■ **EXERCISE DESCRIPTION**
Only the lines from the one containing "left elbow: (224, 344)" through the final line of the entries below are wanted, each copied exactly.

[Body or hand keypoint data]
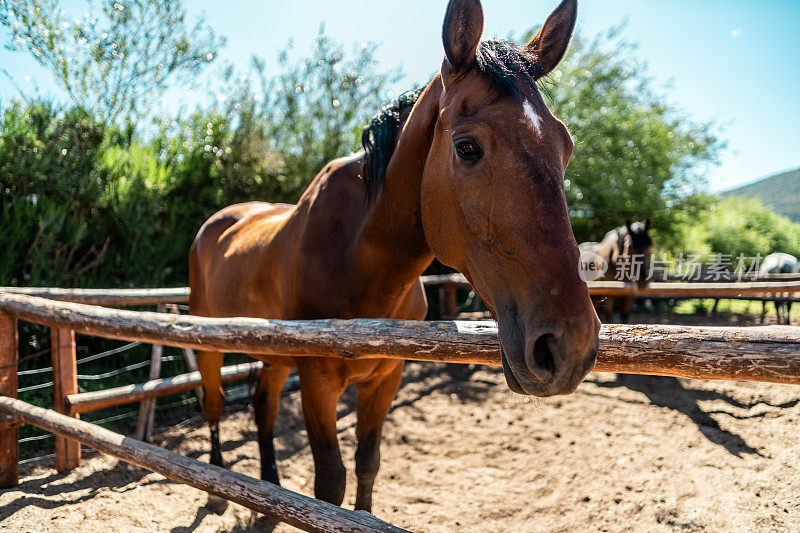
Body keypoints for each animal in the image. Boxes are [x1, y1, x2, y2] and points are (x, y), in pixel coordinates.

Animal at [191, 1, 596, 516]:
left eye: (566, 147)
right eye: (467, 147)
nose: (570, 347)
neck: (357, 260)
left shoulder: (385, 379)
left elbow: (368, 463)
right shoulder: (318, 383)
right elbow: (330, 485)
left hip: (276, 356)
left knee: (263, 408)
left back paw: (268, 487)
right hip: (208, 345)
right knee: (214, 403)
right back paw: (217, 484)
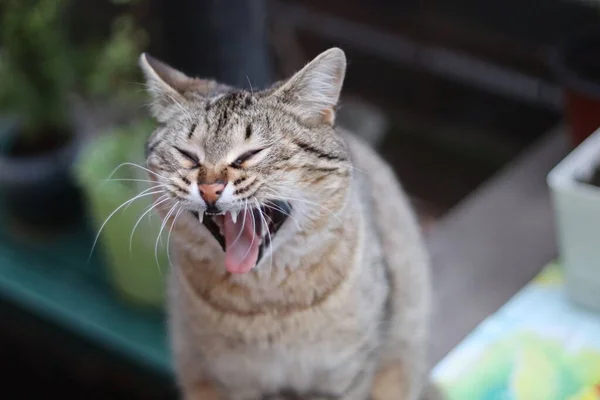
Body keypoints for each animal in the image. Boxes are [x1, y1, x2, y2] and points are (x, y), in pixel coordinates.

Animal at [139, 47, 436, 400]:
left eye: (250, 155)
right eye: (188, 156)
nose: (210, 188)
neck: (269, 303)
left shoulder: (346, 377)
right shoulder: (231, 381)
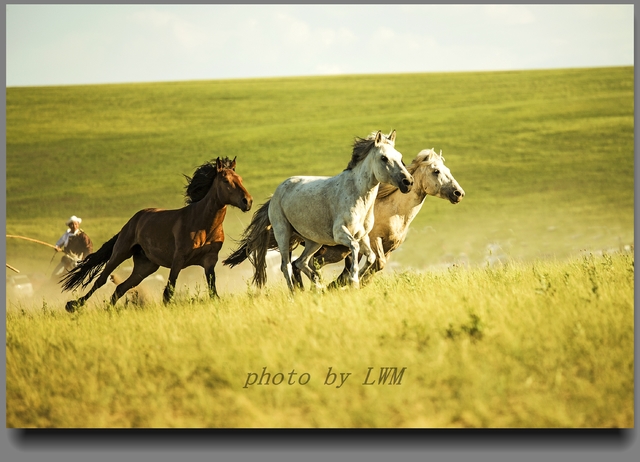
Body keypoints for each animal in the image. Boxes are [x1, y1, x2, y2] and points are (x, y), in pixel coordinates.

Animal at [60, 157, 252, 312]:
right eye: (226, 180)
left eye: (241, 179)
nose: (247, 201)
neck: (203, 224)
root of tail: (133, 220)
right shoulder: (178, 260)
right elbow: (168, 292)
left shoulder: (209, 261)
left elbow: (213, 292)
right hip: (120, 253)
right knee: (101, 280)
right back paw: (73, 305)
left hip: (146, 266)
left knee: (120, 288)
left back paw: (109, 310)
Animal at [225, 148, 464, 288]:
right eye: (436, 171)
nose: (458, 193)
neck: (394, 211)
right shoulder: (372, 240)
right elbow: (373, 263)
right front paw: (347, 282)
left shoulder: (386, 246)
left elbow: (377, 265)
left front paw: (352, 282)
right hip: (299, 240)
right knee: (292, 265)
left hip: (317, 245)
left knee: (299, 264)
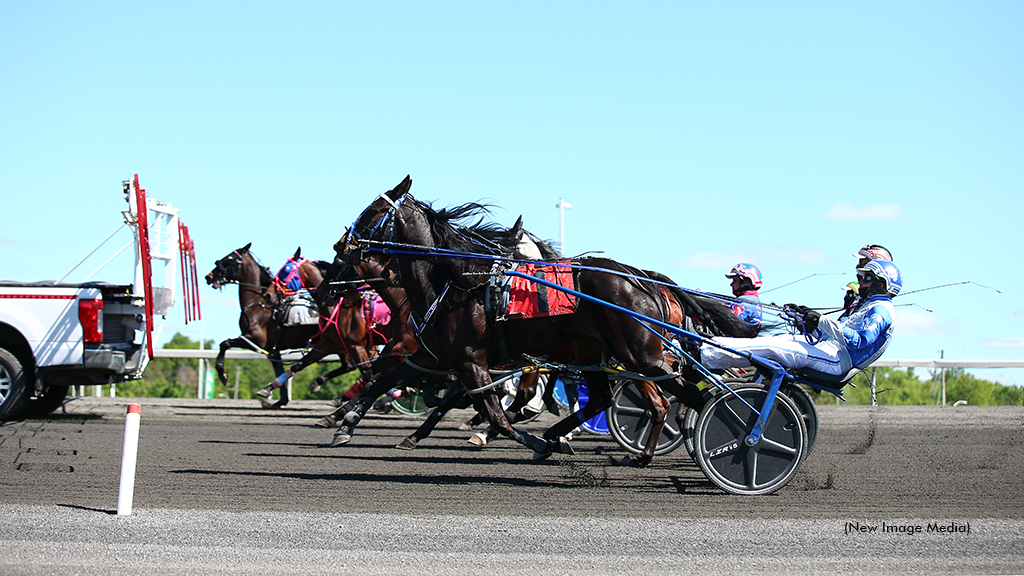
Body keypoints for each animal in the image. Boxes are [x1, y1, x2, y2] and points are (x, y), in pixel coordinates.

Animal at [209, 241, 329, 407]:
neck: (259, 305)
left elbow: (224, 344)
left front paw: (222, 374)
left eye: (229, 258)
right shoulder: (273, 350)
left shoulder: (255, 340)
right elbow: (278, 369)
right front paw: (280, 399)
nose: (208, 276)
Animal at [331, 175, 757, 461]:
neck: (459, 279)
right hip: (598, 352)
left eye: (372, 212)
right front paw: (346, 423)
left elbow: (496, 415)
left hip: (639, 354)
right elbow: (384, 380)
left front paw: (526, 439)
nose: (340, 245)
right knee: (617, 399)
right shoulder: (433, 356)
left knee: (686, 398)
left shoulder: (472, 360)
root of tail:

■ **RESULT**
left elbow: (224, 344)
left front paw: (222, 374)
left eye: (229, 258)
right shoulder: (273, 350)
left shoulder: (255, 340)
right elbow: (278, 369)
right front paw: (280, 399)
nose: (208, 276)
Animal at [331, 175, 757, 461]:
neck: (459, 279)
right hip: (598, 352)
left eye: (372, 212)
right front paw: (346, 423)
left elbow: (496, 415)
left hip: (639, 354)
right elbow: (384, 380)
left front paw: (526, 439)
nose: (340, 245)
right knee: (617, 399)
right shoulder: (433, 356)
left knee: (686, 398)
left shoulder: (472, 360)
root of tail:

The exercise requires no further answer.